Das Liederbuch ist nach einem für zeitgenössischen Gedichtsammlungen einzigartigen Konzept angelegt: Drei Großgruppen mit moralisch-satirischen Dichtungen (CB 1-55), Liebesliedern (CB 56-186), Trink- und Spielliedern (CB 187-226) heben sich ab; jede ist in sich gegliedert nach Themen, z. B. Abkehr von der Welt (CB 24-31), Zechen und Würfelspiel (CB 195-207), nach der Form, z. B. Sequenzen und Leiche (CB 56-73), oder durch metrisches »Versus«, die eine Liedgruppe passend beschließen; am Ende folgt eine vierte Großgruppe von 6 geistlichen Spielen, darunter ein Weihnachtsspiel (CB 227) und das Benediktbeurer Passionsspiel (CB 16*), zum Teil mit zeitgenössischen Stücken nachgetragen. Der Anfang der Sammlung ist verloren gegangen, ihre Abfolge durch Neubinden teilweise gestört.
 
Metrisch-rhythmische und inhaltliche Vielfalt zeichnen die Sammlung aus; etwa drei Fünftel der Stücke sind ausschließlich in den Carmina Burana überliefert, wenn auch der Text oft verderbt ist oder durch mündliche Tradition umgestaltet wurde. Das gilt besonders für die 47 mittelhochdeutschen Strophen meist weltlichen Inhalts, die sich formal ähnlichen lateinischen Liedern anschließen und deutlich Spuren des Vortrags zeigen.
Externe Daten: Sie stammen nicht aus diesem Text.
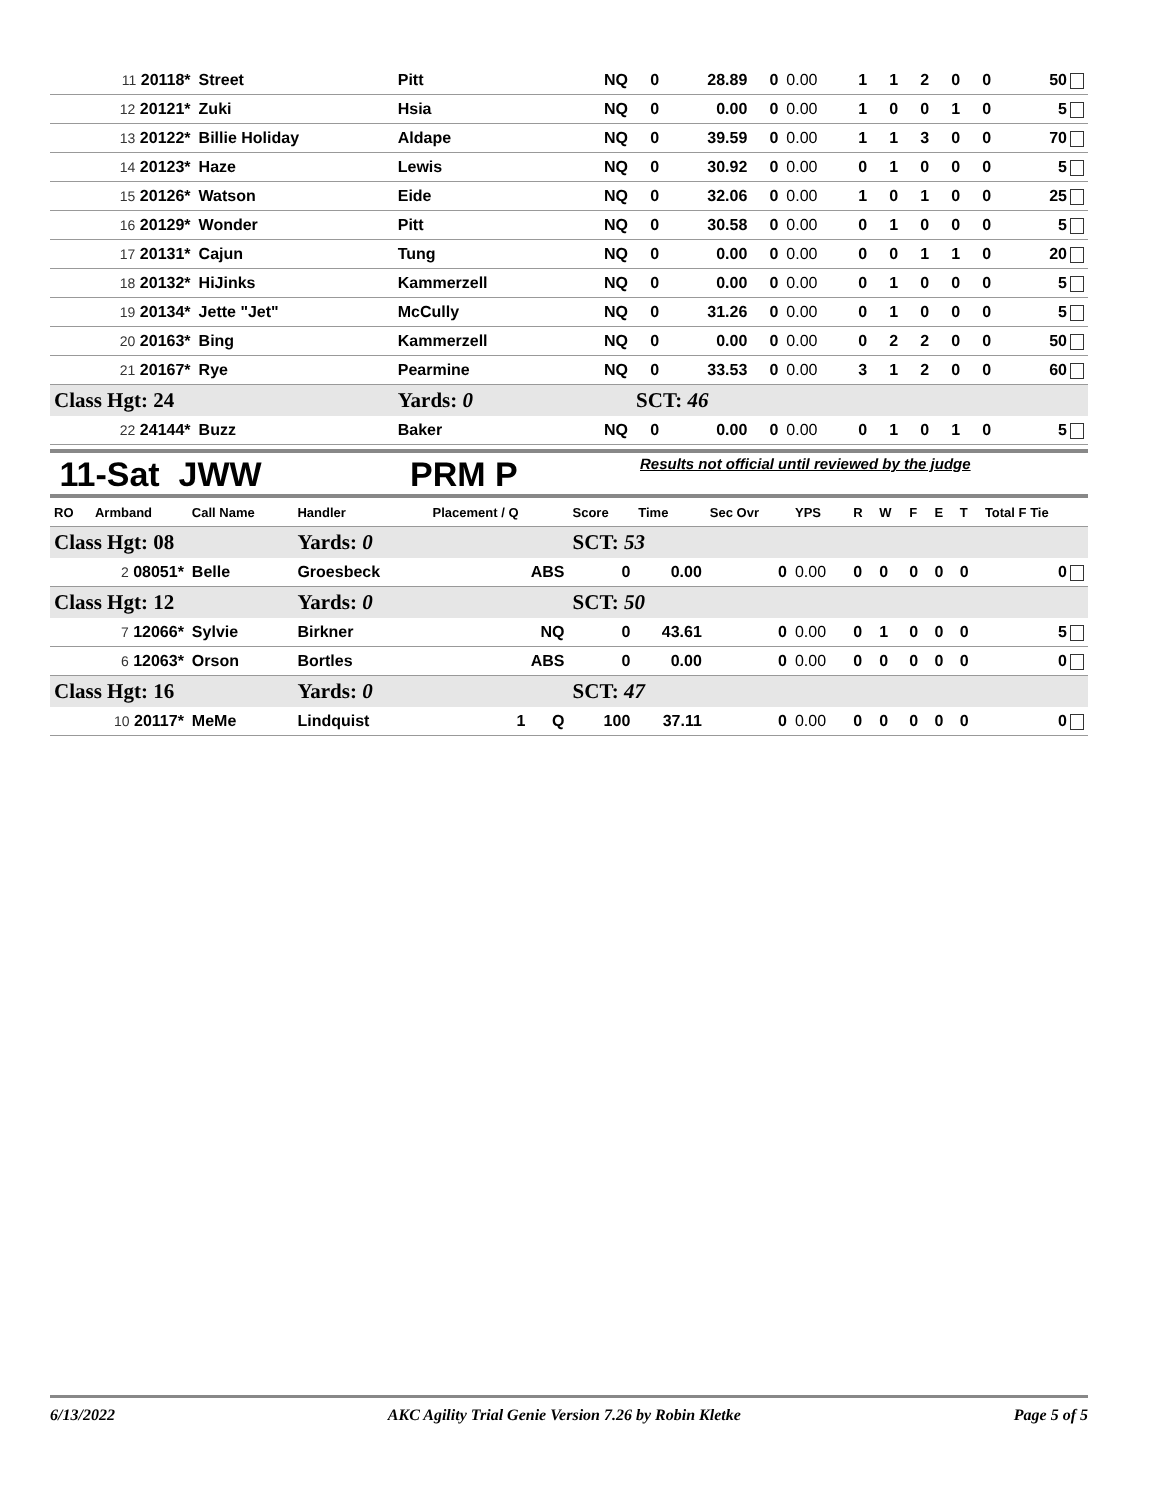| 11 20118* | Street | Pitt | NQ | 0 | 28.89 | 0 | 0.00 | 1 | 1 | 2 | 0 | 0 | 50 |
| 12 20121* | Zuki | Hsia | NQ | 0 | 0.00 | 0 | 0.00 | 1 | 0 | 0 | 1 | 0 | 5 |
| 13 20122* | Billie Holiday | Aldape | NQ | 0 | 39.59 | 0 | 0.00 | 1 | 1 | 3 | 0 | 0 | 70 |
| 14 20123* | Haze | Lewis | NQ | 0 | 30.92 | 0 | 0.00 | 0 | 1 | 0 | 0 | 0 | 5 |
| 15 20126* | Watson | Eide | NQ | 0 | 32.06 | 0 | 0.00 | 1 | 0 | 1 | 0 | 0 | 25 |
| 16 20129* | Wonder | Pitt | NQ | 0 | 30.58 | 0 | 0.00 | 0 | 1 | 0 | 0 | 0 | 5 |
| 17 20131* | Cajun | Tung | NQ | 0 | 0.00 | 0 | 0.00 | 0 | 0 | 1 | 1 | 0 | 20 |
| 18 20132* | HiJinks | Kammerzell | NQ | 0 | 0.00 | 0 | 0.00 | 0 | 1 | 0 | 0 | 0 | 5 |
| 19 20134* | Jette "Jet" | McCully | NQ | 0 | 31.26 | 0 | 0.00 | 0 | 1 | 0 | 0 | 0 | 5 |
| 20 20163* | Bing | Kammerzell | NQ | 0 | 0.00 | 0 | 0.00 | 0 | 2 | 2 | 0 | 0 | 50 |
| 21 20167* | Rye | Pearmine | NQ | 0 | 33.53 | 0 | 0.00 | 3 | 1 | 2 | 0 | 0 | 60 |
| Class Hgt: 24 | | Yards: 0 | | SCT: 46 | | | | | | | | | |
| 22 24144* | Buzz | Baker | NQ | 0 | 0.00 | 0 | 0.00 | 0 | 1 | 0 | 1 | 0 | 5 |
11-Sat JWW PRM P Results not official until reviewed by the judge
| RO | Armband | Call Name | Handler | Placement / Q | Score | Time | Sec Ovr | YPS | R | W | F | E | T | Total F Tie |
| --- | --- | --- | --- | --- | --- | --- | --- | --- | --- | --- | --- | --- | --- | --- |
| Class Hgt: 08 | | | Yards: 0 | | SCT: 53 | | | | | | | | | |
| 2 08051* | | Belle | Groesbeck | ABS | 0 | 0.00 | 0 | 0.00 | 0 | 0 | 0 | 0 | 0 | 0 |
| Class Hgt: 12 | | | Yards: 0 | | SCT: 50 | | | | | | | | | |
| 7 12066* | | Sylvie | Birkner | NQ | 0 | 43.61 | 0 | 0.00 | 0 | 1 | 0 | 0 | 0 | 5 |
| 6 12063* | | Orson | Bortles | ABS | 0 | 0.00 | 0 | 0.00 | 0 | 0 | 0 | 0 | 0 | 0 |
| Class Hgt: 16 | | | Yards: 0 | | SCT: 47 | | | | | | | | | |
| 10 20117* | | MeMe | Lindquist | 1 Q | 100 | 37.11 | 0 | 0.00 | 0 | 0 | 0 | 0 | 0 | 0 |
6/13/2022 AKC Agility Trial Genie Version 7.26 by Robin Kletke Page 5 of 5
Abgesehen vom Marner und von Walter von Châtillon wird kein Autor genannt; doch stammen die Dichtungen im ersten Teil überwiegend aus dem Westen, verfasst u. a. von Hugo von Orléans, Petrus von Blois, Philipp dem Kanzler, die im zweiten Teil aus dem deutschen Sprachgebiet, z. B. Strophen von Reinmar dem Alten und Walther von der Vogelweide. Zu den Trinkliedern gehört die »Vagantenbeichte« des Archipoeta.
 
Einem Teil der Texte (etwa 54) und vier der geistlichen Spiele wurde eine linienlose Neumierung (Neumen) beigegeben, für weitere Stücke war sie vorgesehen. Die Melodien der neumierten Stücke konnten teilweise aus anderen Quellen erschlossen werden, ebenso einige der nicht neumierten Lieder, sodass heute etwa 50 Melodien bekannt sind.
 
Die Liederhandschrift, im südbairischen Sprachgebiet wohl um 1230 von zwei Hauptschreibern nach Plan ausgeführt, mit Initialen und acht Miniaturen ausgeschmückt, dann um Nachträge erweitert, spiegelt eindrucksvoll das weit reichende literarische Interesse der Augustinerchorherren und das Lebensgefühl der Stauferzeit; ihr Auftraggeber war wahrscheinlich ein hoch gestellter Geistlicher.
 
Einige der Texte (aus Teil 1-3) verwendete C. Orff für seine szenischen Kantate »Carmina Burana« (erster Teil seines Triptychons »Trionfi«); Uraufführung 8. 6. 1937 in Frankfurt am Main.
 
Ausgaben: Carmina Burana, herausgegeben von A. Hilka und O. Schumann, 2 Bände in 4 Teilen (1-21961-78); Carmina Burana, Faksimile-Ausgabe, herausgegeben von B. Bischoff (Neuausgabe 1970); Carmina Burana. Texte und Übersetzungen, herausgegeben von B. K. Vollmann (1987).

Universal-Lexikon. 2012.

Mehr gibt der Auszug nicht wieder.